ProNatura France, une fédération nationale dédiée à la préservation de la biodiversité et au bien-être animal, a récemment saisi le tribunal administratif de Toulouse. L'association dénonce le manque de transparence des services publics concernant le Refuge des tortues de Bessières, fermé depuis mars 2024 suite à des perquisitions. Selon ProNatura, les réponses des autorités sont insuffisantes et tardent à venir.
Le refuge, qui a été mis en liquidation judiciaire, abritait près de 1500 tortues terrestres et aquatiques, réparties dans divers zoos par les services de l'État. Jérôme Maran, le fondateur et gestionnaire de cette structure, a été placé sous contrôle judiciaire pour des accusations graves telles que l'atteinte à des espèces protégées et la cruauté envers les animaux.
Dans son communiqué, ProNatura souligne que l'arrêté préfectoral de fermeture administrative reste introuvable et qu'il n’a pas été publié au registre des actes administratifs, ce qui soulève de nombreuses inquiétudes. La fédération indique qu'elle a adressé plusieurs demandes écrites aux services concernés. Même après l'intervention de la Commission d'accès aux documents administratifs (CADA), qui a confirmé que les documents en question devaient être transmis, aucune réponse n'a été reçue.
Bientôt un procès ?
ProNatura va plus loin en affirmant avoir reçu des informations selon lesquelles des tortues auraient pu demeurer sur le site après sa fermeture. L’association a donc posé une demande officielle pour que ces animaux soient transférés vers des structures disposant des habilitations nécessaires.

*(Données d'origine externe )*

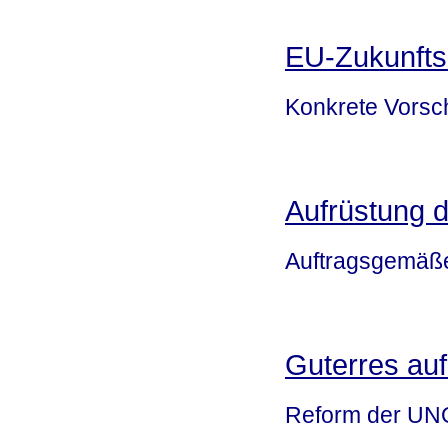
EU-Zukunfts
Konkrete Vorsc
Aufrüstung 
Auftragsgemäße
Guterres auf
Reform der UNO 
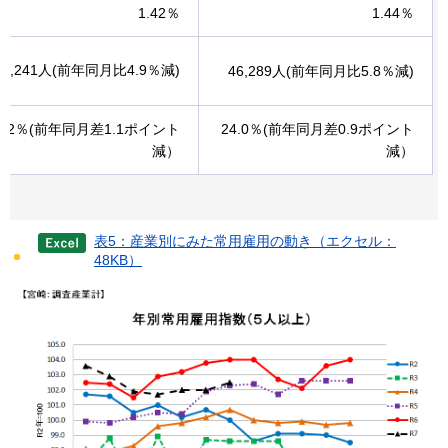
1.42％
1.44％
06,241人(前年同月比4.9％減)
46,289人(前年同月比5.8％減)
9.2％(前年同月差1.1ポイント
24.0％(前年同月差0.9ポイント
減）
減）
表5：産業別にみた常用雇用の動き（エクセル：
48KB）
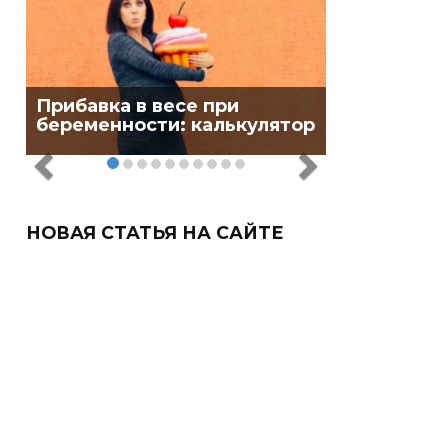
Прибавка в весе при
беременности: калькулятор
НОВАЯ СТАТЬЯ НА САЙТЕ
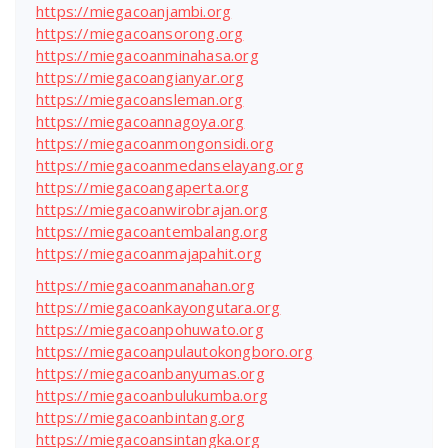
https://miegacoanjambi.org
https://miegacoansorong.org
https://miegacoanminahasa.org
https://miegacoangianyar.org
https://miegacoansleman.org
https://miegacoannagoya.org
https://miegacoanmongonsidi.org
https://miegacoanmedanselayang.org
https://miegacoangaperta.org
https://miegacoanwirobrajan.org
https://miegacoantembalang.org
https://miegacoanmajapahit.org
https://miegacoanmanahan.org
https://miegacoankayongutara.org
https://miegacoanpohuwato.org
https://miegacoanpulautokongboro.org
https://miegacoanbanyumas.org
https://miegacoanbulukumba.org
https://miegacoanbintang.org
https://miegacoansintangka.org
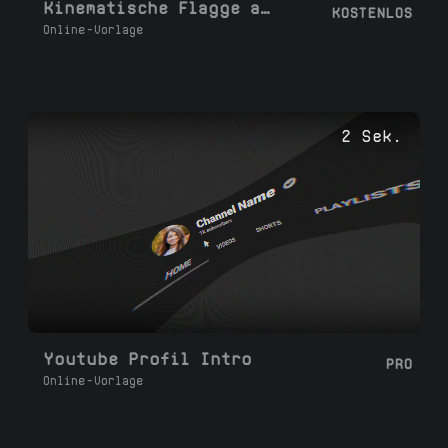
Kinematische Flagge auf dem Speer
KOSTENLOS
Online-Vorlage
2 Sek.
Youtube Profil Intro
PRO
Online-Vorlage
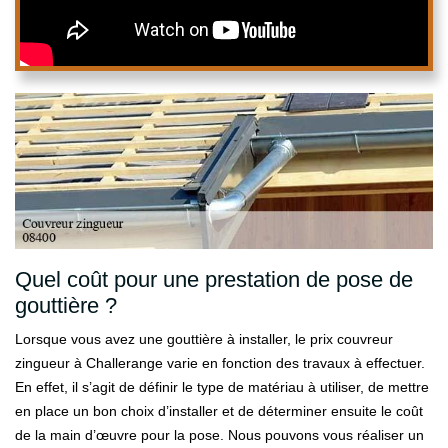
Quel coût pour une prestation de pose de
gouttière ?
Lorsque vous avez une gouttière à installer, le prix couvreur
zingueur à Challerange varie en fonction des travaux à effectuer.
En effet, il s’agit de définir le type de matériau à utiliser, de mettre
en place un bon choix d’installer et de déterminer ensuite le coût
de la main d’œuvre pour la pose. Nous pouvons vous réaliser un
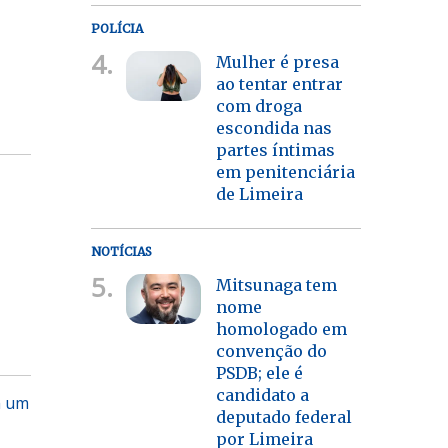
POLÍCIA
4.
Mulher é presa
ao tentar entrar
com droga
escondida nas
partes íntimas
em penitenciária
de Limeira
NOTÍCIAS
5.
Mitsunaga tem
nome
homologado em
convenção do
PSDB; ele é
candidato a
m um
deputado federal
por Limeira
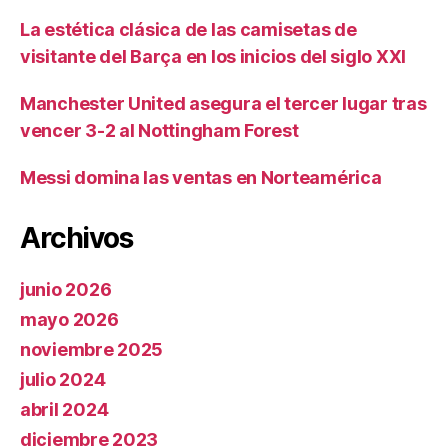
La estética clásica de las camisetas de
visitante del Barça en los inicios del siglo XXI
Manchester United asegura el tercer lugar tras
vencer 3-2 al Nottingham Forest
Messi domina las ventas en Norteamérica
Archivos
junio 2026
mayo 2026
noviembre 2025
julio 2024
abril 2024
diciembre 2023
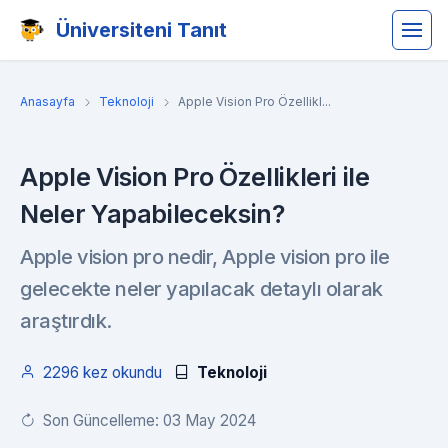
Üniversiteni Tanıt
Anasayfa
Teknoloji
Apple Vision Pro Özellikl...
Apple Vision Pro Özellikleri ile
Neler Yapabileceksin?
Apple vision pro nedir, Apple vision pro ile
gelecekte neler yapılacak detaylı olarak
araştırdık.
2296 kez okundu
Teknoloji
Son Güncelleme: 03 May 2024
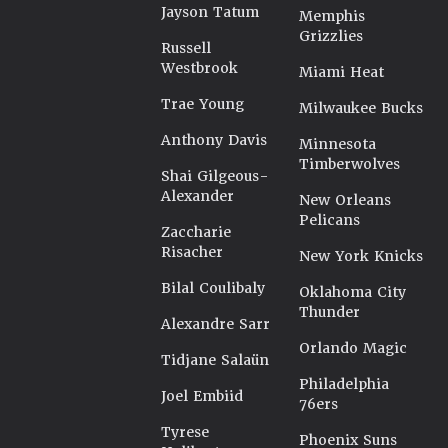
Jayson Tatum
Memphis
Grizzlies
Russell
Westbrook
Miami Heat
Trae Young
Milwaukee Bucks
Anthony Davis
Minnesota
Timberwolves
Shai Gilgeous-
Alexander
New Orleans
Pelicans
Zaccharie
Risacher
New York Knicks
Bilal Coulibaly
Oklahoma City
Thunder
Alexandre Sarr
Orlando Magic
Tidjane Salaün
Philadelphia
Joel Embiid
76ers
Tyrese
Phoenix Suns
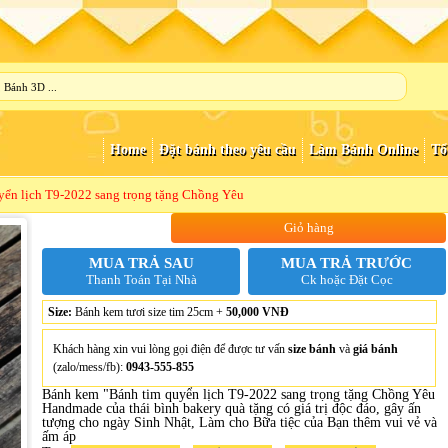
Home
Đặt bánh theo yêu cầu
Làm Bánh Online
Tổ
yển lịch T9-2022 sang trọng tặng Chồng Yêu
Gim Bánh
Giỏ hàng
MUA TRẢ SAU
MUA TRẢ TRƯỚC
Thanh Toán Tại Nhà
Ck hoặc Đặt Cọc
Size:
Bánh kem tươi size tim 25cm +
50,000 VNĐ
Khách hàng xin vui lòng gọi điện để được tư vấn
size bánh
và
giá bánh
(zalo/mess/fb):
0943-555-855
Bánh kem "Bánh tim quyển lịch T9-2022 sang trọng tặng Chồng Yêu
Handmade của thái bình bakery quà tặng có giá trị độc đáo, gây ấn
tượng cho ngày Sinh Nhật, Làm cho Bữa tiệc của Bạn thêm vui vẻ và
ấm áp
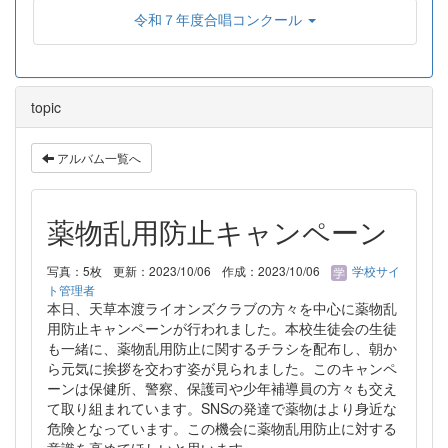
令和７年度合唱コンクール
topic
アルバム一覧へ
薬物乱用防止キャンペーン
写真：5枚
更新：2023/10/06
作成：2023/10/06
学校サイ
ト管理者
本日、天草本渡ライオンズクラブの方々を中心に薬物乱
用防止キャンペーンが行われました。本校生徒会の生徒
も一緒に、薬物乱用防止に関するチラシを配布し、朝か
ら元気に挨拶を交わす姿が見られました。このキャンペ
ーンは保健所、警察、保護司や少年補導員の方々も交え
て取り組まれています。SNSの発達で薬物はより身近な
危険となっています。この機会に薬物乱用防止に対する
意識を高めてほしいと思います。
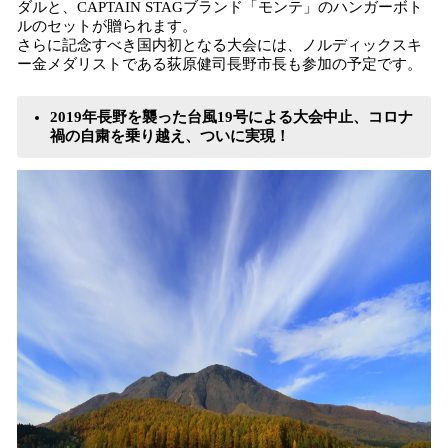
ダルと、CAPTAIN STAGブランド「モンテ」のハンガーボト
ルのセットが贈られます。
さらに記念すべき国内初となる大会には、ノルディックスキ
ー金メダリストである荻原健司長野市長も参加の予定です。
2019年長野を襲った台風19号による大会中止、コロナ
禍の自粛を乗り越え、ついに実現！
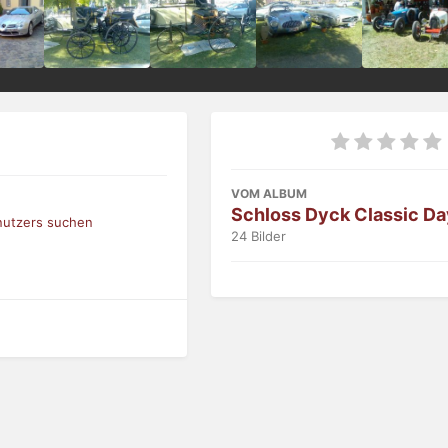
VOM ALBUM
Schloss Dyck Classic D
nutzers suchen
24 Bilder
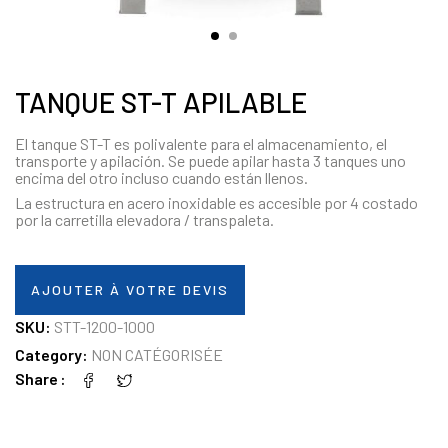
TANQUE ST-T APILABLE
El tanque ST-T es polivalente para el almacenamiento, el
transporte y apilación. Se puede apilar hasta 3 tanques uno
encima del otro incluso cuando están llenos.
La estructura en acero inoxidable es accesible por 4 costado
por la carretilla elevadora / transpaleta.
AJOUTER À VOTRE DEVIS
SKU:
STT-1200-1000
Category:
NON CATÉGORISÉE
Share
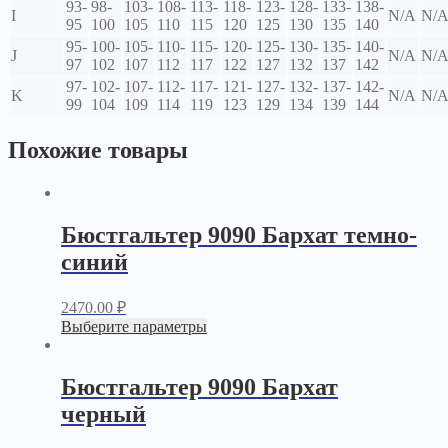
93-
98-
103-
108-
113-
118-
123-
128-
133-
138-
I
N/A
N/
95
100
105
110
115
120
125
130
135
140
95-
100-
105-
110-
115-
120-
125-
130-
135-
140-
J
N/A
N/
97
102
107
112
117
122
127
132
137
142
97-
102-
107-
112-
117-
121-
127-
132-
137-
142-
K
N/A
N/
99
104
109
114
119
123
129
134
139
144
Похожие товары
Бюстгальтер 9090 Бархат темно-
синий
2470.00
₽
Выберите параметры
Бюстгальтер 9090 Бархат
черный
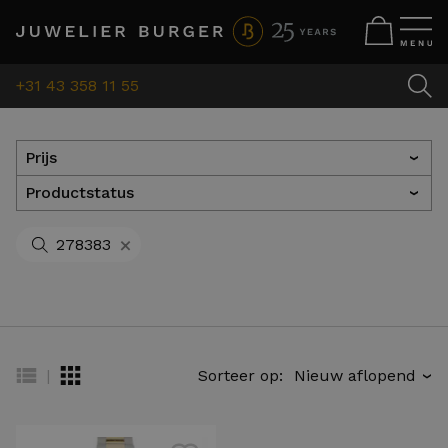
+31 43 358 11 55
Prijs
›
Productstatus
›
+
278383
|
Sorteer op:
›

Contactés par La Dépêche, les représentants des services de l'État ont opté pour le silence, invoquant une enquête toujours en cours. Cependant, cette enquête devrait se conclure prochainement, possiblement par un procès. Jérôme Maran, de son côté, continue de manifester son indignation face à la situation. Il est également en désaccord avec l’achat du refuge par la mairie de Bessières pour 75 000 euros, qu’il estime largement sous-évalué. « Ce refuge vaut dix fois plus ! » s’insurge-t-il, promettant de garder le public informé de ses démarches pour obtenir justice.